• **What is needed**
When the line with "Denne hjemmeside bruger cookies til at" turns up below, begin repeating exactly, and carry on through the line with "Vision Arrezzo White"; no pictures go into the copy.

• **Extracted information**
____________

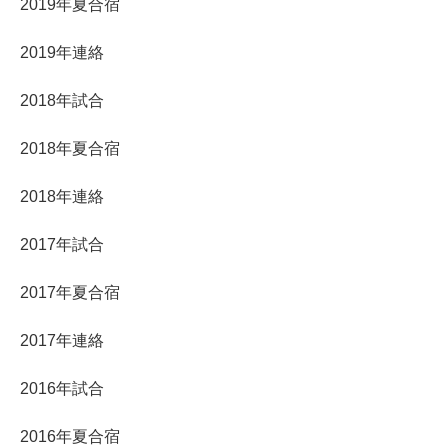
2019年夏合宿
2019年連絡
2018年試合
2018年夏合宿
2018年連絡
2017年試合
2017年夏合宿
2017年連絡
2016年試合
2016年夏合宿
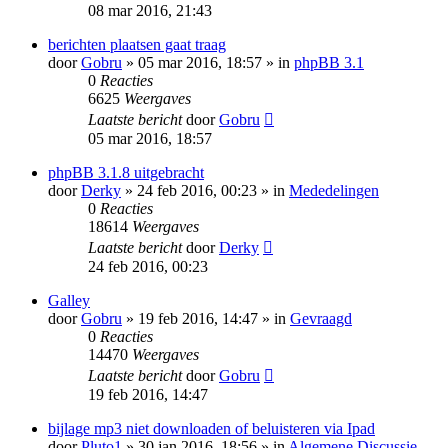
08 mar 2016, 21:43
berichten plaatsen gaat traag
door
Gobru
» 05 mar 2016, 18:57 » in
phpBB 3.1
0
Reacties
6625
Weergaves
Laatste bericht
door
Gobru
05 mar 2016, 18:57
phpBB 3.1.8 uitgebracht
door
Derky
» 24 feb 2016, 00:23 » in
Mededelingen
0
Reacties
18614
Weergaves
Laatste bericht
door
Derky
24 feb 2016, 00:23
Galley
door
Gobru
» 19 feb 2016, 14:47 » in
Gevraagd
0
Reacties
14470
Weergaves
Laatste bericht
door
Gobru
19 feb 2016, 14:47
bijlage mp3 niet downloaden of beluisteren via Ipad
door
Pluto1
» 30 jan 2016, 18:56 » in
Algemene Discussie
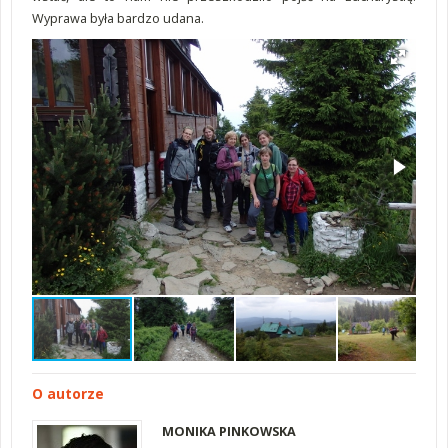
Wyprawa była bardzo udana.
O autorze
MONIKA PINKOWSKA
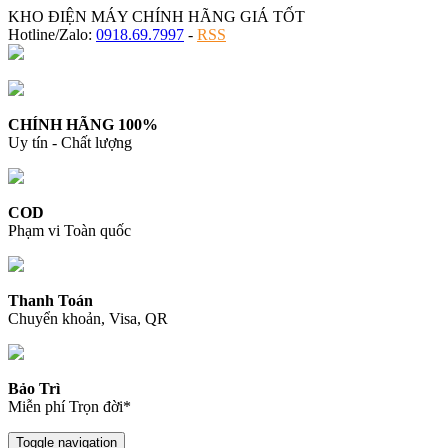
KHO ĐIỆN MÁY CHÍNH HÃNG GIÁ TỐT
Hotline/Zalo:
0918.69.7997
-
RSS
CHÍNH HÃNG 100%
Uy tín - Chất lượng
COD
Phạm vi Toàn quốc
Thanh Toán
Chuyển khoản, Visa, QR
Bảo Trì
Miễn phí Trọn đời*
Toggle navigation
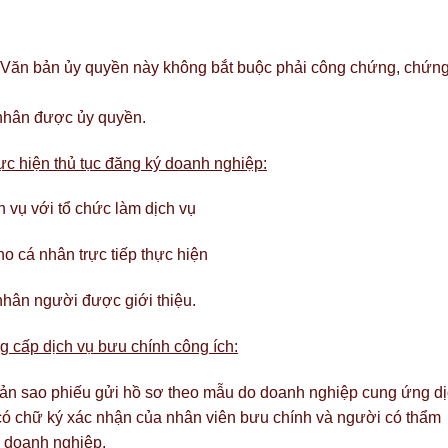
(Văn bản ủy quyền này không bắt buộc phải công chứng, chứn
 nhân được ủy quyền.
c hiện thủ tục đăng ký doanh nghiệp:
 vụ với tổ chức làm dịch vụ
ho cá nhân trực tiếp thực hiện
nhân người được giới thiệu.
g cấp dịch vụ bưu chính công ích:
bản sao phiếu gửi hồ sơ theo mẫu do doanh nghiệp cung ứng d
có chữ ký xác nhận của nhân viên bưu chính và người có thẩm
ý doanh nghiệp.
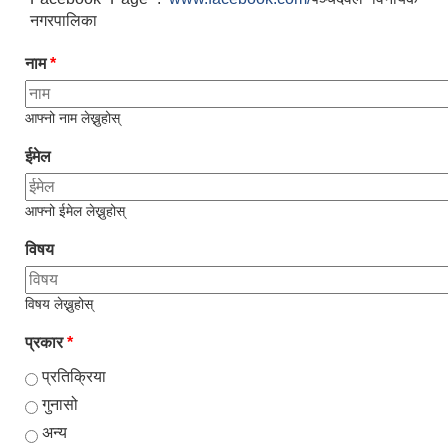
नगरपालिका
नाम
*
आफ्नो नाम लेख्नुहोस्
ईमेल
आफ्नो ईमेल लेख्नुहोस्
विषय
विषय लेख्नुहोस्
प्रकार
*
प्रतिक्रिया
गुनासो
अन्य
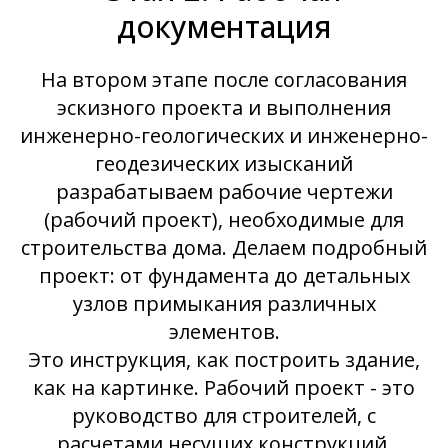
документация
На втором этапе после согласования
эскизного проекта и выполнения
инженерно-геологических и инженерно-
геодезических изысканий
разрабатываем рабочие чертежи
(рабочий проект), необходимые для
строительства дома. Делаем подробный
проект: от фундамента до детальных
узлов примыкания различных
элементов.
Это инструкция, как построить здание,
как на картинке. Рабочий проект - это
руководство для строителей, с
расчетами несущих конструкций,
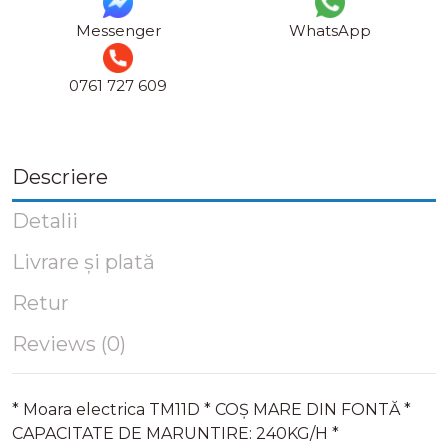
Messenger
WhatsApp
0761 727 609
Descriere
Detalii
Livrare și plată
Retur
Reviews (0)
* Moara electrica TM11D * COȘ MARE DIN FONTĂ *
CAPACITATE DE MARUNTIRE: 240KG/H *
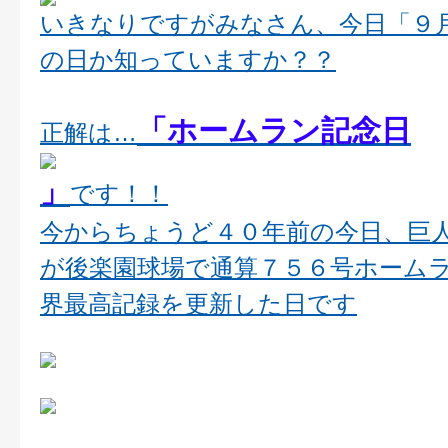
いきなりですがみなさん、今日「９
の日か知っていますか？？
「ホームラン記念日
正解は…
」
です！！
今からちょうど４０年前の今日、巨
が後楽園球場で通算７５６号ホーム
界最高記録を更新した日です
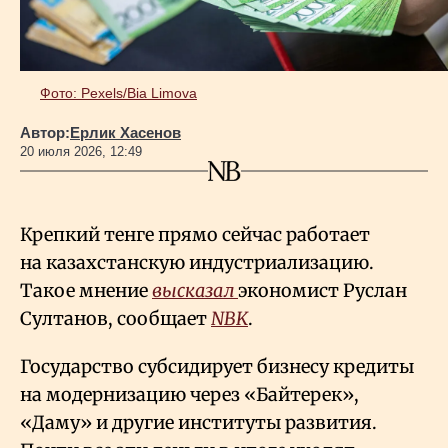
Фото: Pexels/Bia Limova
Автор:
Ерлик Хасенов
20 июля 2026, 12:49
Крепкий тенге прямо сейчас работает
на казахстанскую индустриализацию.
Такое мнение
высказал
экономист Руслан
Султанов, сообщает
NBK
.
Государство субсидирует бизнесу кредиты
на модернизацию через «Байтерек»,
«Даму» и другие институты развития.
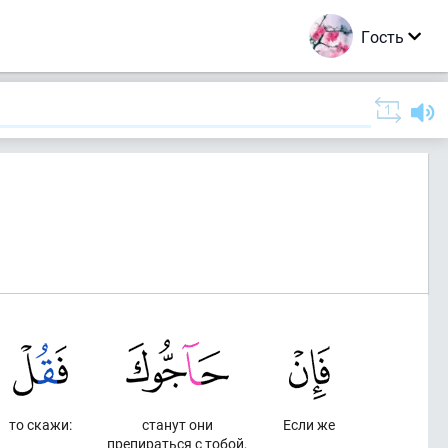
Гость
то скажи:
станут они
Если же
препираться с тобой,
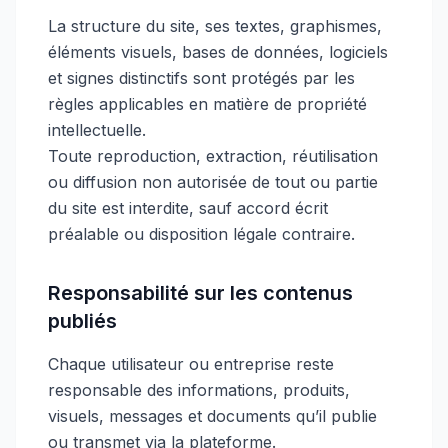
La structure du site, ses textes, graphismes,
éléments visuels, bases de données, logiciels
et signes distinctifs sont protégés par les
règles applicables en matière de propriété
intellectuelle.
Toute reproduction, extraction, réutilisation
ou diffusion non autorisée de tout ou partie
du site est interdite, sauf accord écrit
préalable ou disposition légale contraire.
Responsabilité sur les contenus
publiés
Chaque utilisateur ou entreprise reste
responsable des informations, produits,
visuels, messages et documents qu’il publie
ou transmet via la plateforme.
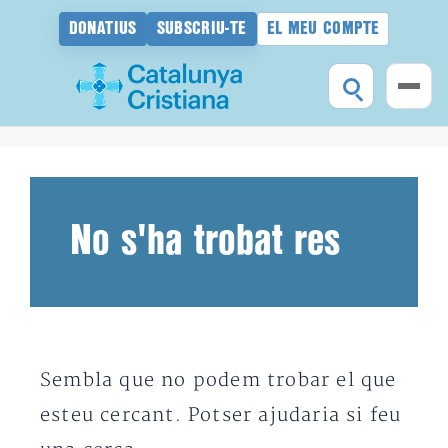
DONATIUS
SUBSCRIU-TE
EL MEU COMPTE
Vés
al
contingut
No s'ha trobat res
Sembla que no podem trobar el que
esteu cercant. Potser ajudaria si feu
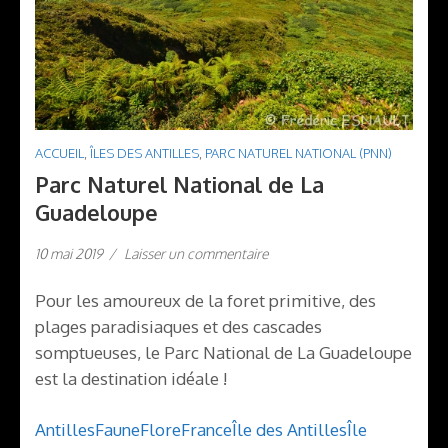
ACCUEIL
,
ÎLES DES ANTILLES
,
PARC NATUREL NATIONAL (PNN)
Parc Naturel National de La
Guadeloupe
10 mai 2019
/
Laisser un commentaire
Pour les amoureux de la foret primitive, des
plages paradisiaques et des cascades
somptueuses, le Parc National de La Guadeloupe
est la destination idéale !
Antilles
Faune
Flore
France
Île des Antilles
Île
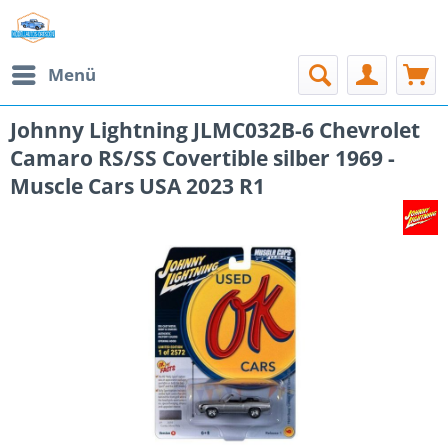
Menü
Johnny Lightning JLMC032B-6 Chevrolet
Camaro RS/SS Covertible silber 1969 -
Muscle Cars USA 2023 R1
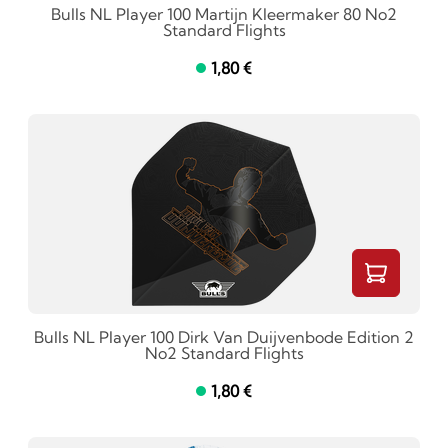
Bulls NL Player 100 Martijn Kleermaker 80 No2
Standard Flights
1,80 €
Bulls NL Player 100 Dirk Van Duijvenbode Edition 2
No2 Standard Flights
1,80 €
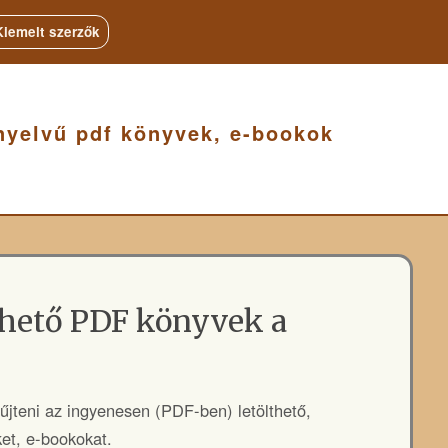
Kiemelt szerzők
nyelvű pdf könyvek, e-bookok
thető PDF könyvek a
űjteni az ingyenesen (PDF-ben) letölthető,
ket, e-bookokat.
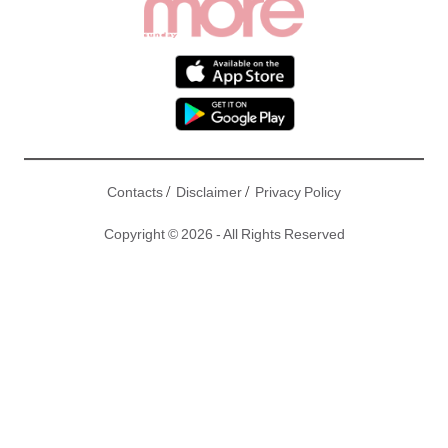
/
/
Contacts
Disclaimer
Privacy Policy
Copyright © 2026 - All Rights Reserved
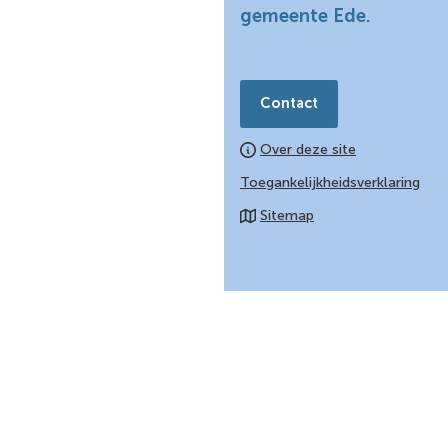
begin
gemeente Ede.
van
de
paginainhoud
Contact
Over deze site
Toegankelijkheidsverklaring
Sitemap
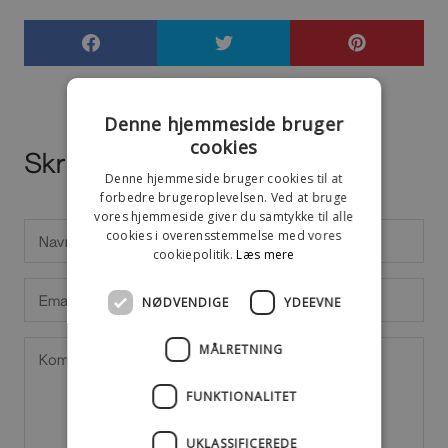
Denne hjemmeside bruger
cookies
Skriv en kommentar
Denne hjemmeside bruger cookies til at
forbedre brugeroplevelsen. Ved at bruge
vores hjemmeside giver du samtykke til alle
cookies i overensstemmelse med vores
cookiepolitik.
Læs mere
NØDVENDIGE
YDEEVNE
MÅLRETNING
FUNKTIONALITET
UKLASSIFICEREDE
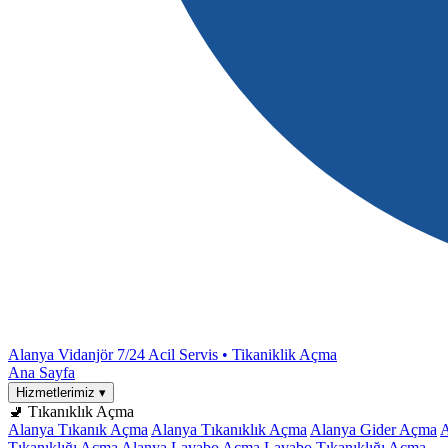
Alanya Vidanjör
7/24 Acil Servis • Tikaniklik Açma
Ana Sayfa
Hizmetlerimiz
▾
🚽 Tıkanıklık Açma
Alanya Tıkanık Açma
Alanya Tıkanıklık Açma
Alanya Gider Açma
A
Tıkanıklığı Açma
Alanya Lavabo Açma
Lavabo Tıkanıklığı Açma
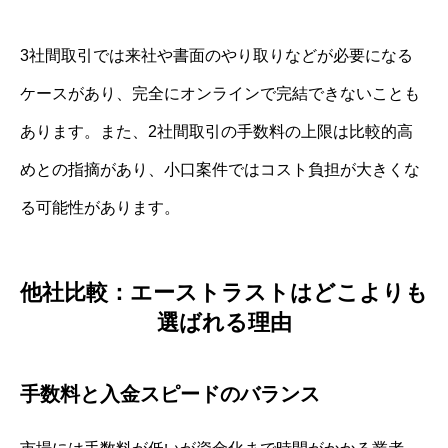
3社間取引では来社や書面のやり取りなどが必要になる
ケースがあり、完全にオンラインで完結できないことも
あります。また、2社間取引の手数料の上限は比較的高
めとの指摘があり、小口案件ではコスト負担が大きくな
る可能性があります。
他社比較：エーストラストはどこよりも
選ばれる理由
手数料と入金スピードのバランス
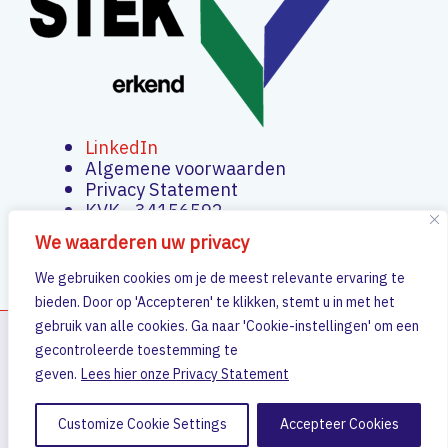
LinkedIn
Algemene voorwaarden
Privacy Statement
KVK - 34156592
We waarderen uw privacy
We gebruiken cookies om je de meest relevante ervaring te
bieden. Door op 'Accepteren' te klikken, stemt u in met het
gebruik van alle cookies. Ga naar 'Cookie-instellingen' om een
gecontroleerde toestemming te
Copyright © 2026 Elfro Installatietechniek
geven.
Lees hier onze Privacy Statement
website door DE ONLINEFACTOR
Customize Cookie Settings
Accepteer Cookies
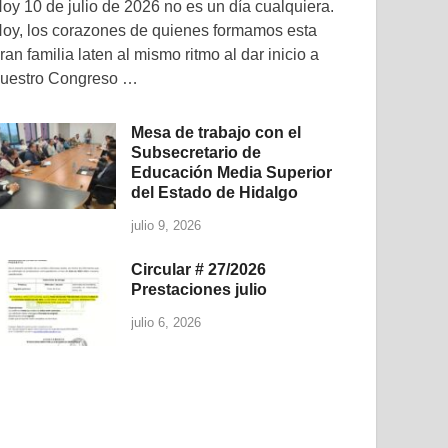
oy 10 de julio de 2026 no es un día cualquiera.
oy, los corazones de quienes formamos esta
ran familia laten al mismo ritmo al dar inicio a
uestro Congreso …
Mesa de trabajo con el
Subsecretario de
Educación Media Superior
del Estado de Hidalgo
julio 9, 2026
Circular # 27/2026
Prestaciones julio
julio 6, 2026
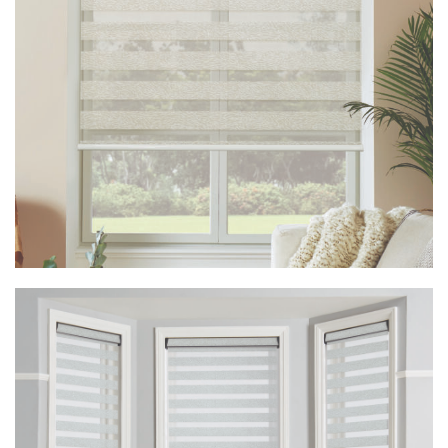
Vision Arrezzo White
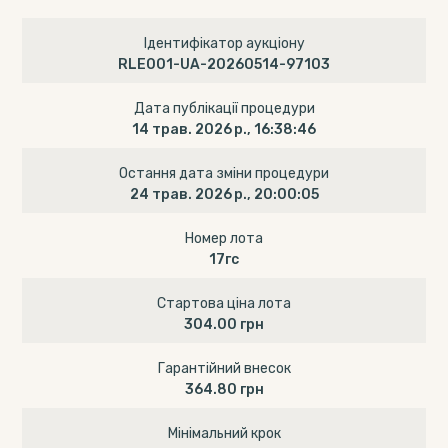
Ідентифікатор аукціону
RLE001-UA-20260514-97103
Дата публікації процедури
14 трав. 2026 р., 16:38:46
Остання дата зміни процедури
24 трав. 2026 р., 20:00:05
Номер лота
17гс
Стартова ціна лота
304.00 грн
Гарантійний внесок
364.80 грн
Мінімальний крок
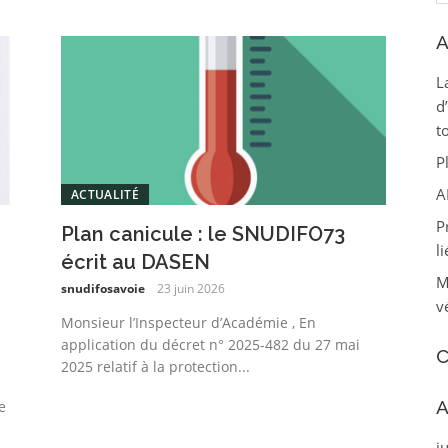
A
L
d
t
P
A
ACTUALITÉ
P
e
Plan canicule : le SNUDIFO73
li
écrit au DASEN
M
snudifosavoie
23 juin 2026
v
Monsieur l’Inspecteur d’Académie , En
application du décret n° 2025-482 du 27 mai
C
2025 relatif à la protection...
A
e
j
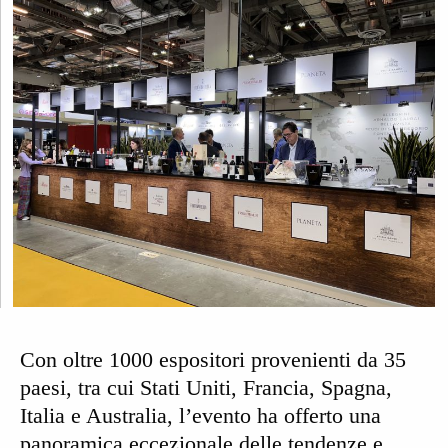
Con oltre
1000 espositori provenienti da 35
paesi
, tra cui Stati Uniti, Francia, Spagna,
Italia e Australia, l’evento ha offerto una
panoramica eccezionale delle tendenze e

____________

• **Finished exercise**
Denne hjemmeside bruger cookies til at
forbedre brugeroplevelsen. Ved at bruge
vores hjemmeside giver du samtykke til alle
cookies i overensstemmelse med vores
cookiepolitik.
Læs mere
NØDVENDIGE
YDEEVNE
MÅLRETNING
FUNKTIONALITET
UKLASSIFICEREDE
Alanya Vidanjör
7/24 Acil Servis • Tikaniklik Açma
Ana Sayfa
Hizmetlerimiz
▾
🚽 Tıkanıklık Açma
Alanya Tıkanık Açma
Alanya Tıkanıklık Açma
Alanya Gider Açma
A
Tıkanıklığı Açma
Alanya Lavabo Açma
Lavabo Tıkanıklığı Açma
3社間取引では来社や書面のやり取りなどが必要になる
ケースがあり、完全にオンラインで完結できないことも
あります。また、2社間取引の手数料の上限は比較的高
めとの指摘があり、小口案件ではコスト負担が大きくな
る可能性があります。
他社比較：エーストラストはどこよりも
選ばれる理由
手数料と入金スピードのバランス
LinkedIn
Algemene voorwaarden
Privacy Statement
KVK - 34156592
We waarderen uw privacy
We gebruiken cookies om je de meest relevante ervaring te
bieden. Door op 'Accepteren' te klikken, stemt u in met het
gebruik van alle cookies. Ga naar 'Cookie-instellingen' om een
gecontroleerde toestemming te
Copyright © 2026 Elfro Installatietechniek
geven.
Lees hier onze Privacy Statement
website door DE ONLINEFACTOR
Customize Cookie Settings
Accepteer Cookies
oy 10 de julio de 2026 no es un día cualquiera.
oy, los corazones de quienes formamos esta
ran familia laten al mismo ritmo al dar inicio a
uestro Congreso …
Mesa de trabajo con el
Subsecretario de
Educación Media Superior
del Estado de Hidalgo
julio 9, 2026
Circular # 27/2026
Prestaciones julio
julio 6, 2026
Vision Arrezzo White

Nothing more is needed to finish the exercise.